▶ [EXERCISE DIRECTIONS]:
Rewrite the rows below with every occurrence of "common name" changed to "vernacular name", leaving all other text unchanged.

(Data entries)
^^^^
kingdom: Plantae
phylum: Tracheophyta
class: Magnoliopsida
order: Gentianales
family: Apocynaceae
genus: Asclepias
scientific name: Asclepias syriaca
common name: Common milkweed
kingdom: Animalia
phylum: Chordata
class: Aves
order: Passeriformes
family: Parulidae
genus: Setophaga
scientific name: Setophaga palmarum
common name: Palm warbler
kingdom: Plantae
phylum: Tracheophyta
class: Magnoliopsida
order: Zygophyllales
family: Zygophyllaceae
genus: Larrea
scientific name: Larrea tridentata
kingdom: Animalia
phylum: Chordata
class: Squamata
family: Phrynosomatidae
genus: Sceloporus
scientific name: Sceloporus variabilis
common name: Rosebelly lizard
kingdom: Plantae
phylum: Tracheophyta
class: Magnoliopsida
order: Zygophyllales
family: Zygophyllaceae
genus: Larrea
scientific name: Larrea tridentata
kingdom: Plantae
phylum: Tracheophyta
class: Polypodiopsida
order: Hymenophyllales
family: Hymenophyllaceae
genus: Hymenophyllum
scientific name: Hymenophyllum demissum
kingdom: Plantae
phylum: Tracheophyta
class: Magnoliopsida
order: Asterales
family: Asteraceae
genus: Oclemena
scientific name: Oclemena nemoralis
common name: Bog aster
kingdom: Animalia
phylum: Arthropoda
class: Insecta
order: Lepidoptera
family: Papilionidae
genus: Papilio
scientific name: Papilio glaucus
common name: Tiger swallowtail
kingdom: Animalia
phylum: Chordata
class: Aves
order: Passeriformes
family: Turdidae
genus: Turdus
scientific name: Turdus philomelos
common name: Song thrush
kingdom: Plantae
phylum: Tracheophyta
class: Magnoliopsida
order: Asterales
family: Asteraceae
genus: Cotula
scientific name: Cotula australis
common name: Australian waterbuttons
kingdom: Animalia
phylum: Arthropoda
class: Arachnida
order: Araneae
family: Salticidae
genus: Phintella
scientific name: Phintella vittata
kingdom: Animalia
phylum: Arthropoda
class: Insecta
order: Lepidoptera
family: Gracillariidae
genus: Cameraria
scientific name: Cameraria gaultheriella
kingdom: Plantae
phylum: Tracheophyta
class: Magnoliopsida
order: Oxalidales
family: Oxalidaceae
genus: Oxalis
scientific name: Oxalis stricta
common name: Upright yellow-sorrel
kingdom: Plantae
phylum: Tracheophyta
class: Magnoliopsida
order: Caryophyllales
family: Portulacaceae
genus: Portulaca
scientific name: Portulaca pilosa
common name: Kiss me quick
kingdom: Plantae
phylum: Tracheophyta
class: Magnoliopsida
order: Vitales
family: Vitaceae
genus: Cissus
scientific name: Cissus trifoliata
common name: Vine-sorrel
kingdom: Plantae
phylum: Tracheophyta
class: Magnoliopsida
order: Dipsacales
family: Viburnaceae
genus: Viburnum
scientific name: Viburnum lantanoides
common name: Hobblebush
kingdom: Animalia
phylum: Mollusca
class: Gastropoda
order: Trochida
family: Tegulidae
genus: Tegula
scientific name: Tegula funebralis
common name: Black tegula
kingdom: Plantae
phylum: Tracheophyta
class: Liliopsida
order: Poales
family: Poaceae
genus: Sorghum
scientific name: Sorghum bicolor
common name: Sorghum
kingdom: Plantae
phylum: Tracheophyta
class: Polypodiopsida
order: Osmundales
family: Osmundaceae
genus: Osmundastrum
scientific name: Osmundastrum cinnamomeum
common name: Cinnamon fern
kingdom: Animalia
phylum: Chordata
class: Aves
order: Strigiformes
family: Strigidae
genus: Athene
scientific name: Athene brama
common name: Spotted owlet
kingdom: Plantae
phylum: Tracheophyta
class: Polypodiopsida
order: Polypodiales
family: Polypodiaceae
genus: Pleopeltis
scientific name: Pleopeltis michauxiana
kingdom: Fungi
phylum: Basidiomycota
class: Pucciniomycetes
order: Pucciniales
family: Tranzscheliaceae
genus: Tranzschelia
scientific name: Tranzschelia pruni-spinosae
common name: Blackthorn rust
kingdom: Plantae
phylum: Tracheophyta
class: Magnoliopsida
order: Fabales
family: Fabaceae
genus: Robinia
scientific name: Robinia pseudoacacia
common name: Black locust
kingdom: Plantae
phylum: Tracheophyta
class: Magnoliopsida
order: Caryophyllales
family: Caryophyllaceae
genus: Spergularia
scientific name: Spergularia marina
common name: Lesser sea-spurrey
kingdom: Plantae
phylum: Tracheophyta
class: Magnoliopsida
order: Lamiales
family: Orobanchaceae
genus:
^^^^
▶ [TASK RESPONSE]:
kingdom: Plantae
phylum: Tracheophyta
class: Magnoliopsida
order: Gentianales
family: Apocynaceae
genus: Asclepias
scientific name: Asclepias syriaca
vernacular name: Common milkweed
kingdom: Animalia
phylum: Chordata
class: Aves
order: Passeriformes
family: Parulidae
genus: Setophaga
scientific name: Setophaga palmarum
vernacular name: Palm warbler
kingdom: Plantae
phylum: Tracheophyta
class: Magnoliopsida
order: Zygophyllales
family: Zygophyllaceae
genus: Larrea
scientific name: Larrea tridentata
kingdom: Animalia
phylum: Chordata
class: Squamata
family: Phrynosomatidae
genus: Sceloporus
scientific name: Sceloporus variabilis
vernacular name: Rosebelly lizard
kingdom: Plantae
phylum: Tracheophyta
class: Magnoliopsida
order: Zygophyllales
family: Zygophyllaceae
genus: Larrea
scientific name: Larrea tridentata
kingdom: Plantae
phylum: Tracheophyta
class: Polypodiopsida
order: Hymenophyllales
family: Hymenophyllaceae
genus: Hymenophyllum
scientific name: Hymenophyllum demissum
kingdom: Plantae
phylum: Tracheophyta
class: Magnoliopsida
order: Asterales
family: Asteraceae
genus: Oclemena
scientific name: Oclemena nemoralis
vernacular name: Bog aster
kingdom: Animalia
phylum: Arthropoda
class: Insecta
order: Lepidoptera
family: Papilionidae
genus: Papilio
scientific name: Papilio glaucus
vernacular name: Tiger swallowtail
kingdom: Animalia
phylum: Chordata
class: Aves
order: Passeriformes
family: Turdidae
genus: Turdus
scientific name: Turdus philomelos
vernacular name: Song thrush
kingdom: Plantae
phylum: Tracheophyta
class: Magnoliopsida
order: Asterales
family: Asteraceae
genus: Cotula
scientific name: Cotula australis
vernacular name: Australian waterbuttons
kingdom: Animalia
phylum: Arthropoda
class: Arachnida
order: Araneae
family: Salticidae
genus: Phintella
scientific name: Phintella vittata
kingdom: Animalia
phylum: Arthropoda
class: Insecta
order: Lepidoptera
family: Gracillariidae
genus: Cameraria
scientific name: Cameraria gaultheriella
kingdom: Plantae
phylum: Tracheophyta
class: Magnoliopsida
order: Oxalidales
family: Oxalidaceae
genus: Oxalis
scientific name: Oxalis stricta
vernacular name: Upright yellow-sorrel
kingdom: Plantae
phylum: Tracheophyta
class: Magnoliopsida
order: Caryophyllales
family: Portulacaceae
genus: Portulaca
scientific name: Portulaca pilosa
vernacular name: Kiss me quick
kingdom: Plantae
phylum: Tracheophyta
class: Magnoliopsida
order: Vitales
family: Vitaceae
genus: Cissus
scientific name: Cissus trifoliata
vernacular name: Vine-sorrel
kingdom: Plantae
phylum: Tracheophyta
class: Magnoliopsida
order: Dipsacales
family: Viburnaceae
genus: Viburnum
scientific name: Viburnum lantanoides
vernacular name: Hobblebush
kingdom: Animalia
phylum: Mollusca
class: Gastropoda
order: Trochida
family: Tegulidae
genus: Tegula
scientific name: Tegula funebralis
vernacular name: Black tegula
kingdom: Plantae
phylum: Tracheophyta
class: Liliopsida
order: Poales
family: Poaceae
genus: Sorghum
scientific name: Sorghum bicolor
vernacular name: Sorghum
kingdom: Plantae
phylum: Tracheophyta
class: Polypodiopsida
order: Osmundales
family: Osmundaceae
genus: Osmundastrum
scientific name: Osmundastrum cinnamomeum
vernacular name: Cinnamon fern
kingdom: Animalia
phylum: Chordata
class: Aves
order: Strigiformes
family: Strigidae
genus: Athene
scientific name: Athene brama
vernacular name: Spotted owlet
kingdom: Plantae
phylum: Tracheophyta
class: Polypodiopsida
order: Polypodiales
family: Polypodiaceae
genus: Pleopeltis
scientific name: Pleopeltis michauxiana
kingdom: Fungi
phylum: Basidiomycota
class: Pucciniomycetes
order: Pucciniales
family: Tranzscheliaceae
genus: Tranzschelia
scientific name: Tranzschelia pruni-spinosae
vernacular name: Blackthorn rust
kingdom: Plantae
phylum: Tracheophyta
class: Magnoliopsida
order: Fabales
family: Fabaceae
genus: Robinia
scientific name: Robinia pseudoacacia
vernacular name: Black locust
kingdom: Plantae
phylum: Tracheophyta
class: Magnoliopsida
order: Caryophyllales
family: Caryophyllaceae
genus: Spergularia
scientific name: Spergularia marina
vernacular name: Lesser sea-spurrey
kingdom: Plantae
phylum: Tracheophyta
class: Magnoliopsida
order: Lamiales
family: Orobanchaceae
genus:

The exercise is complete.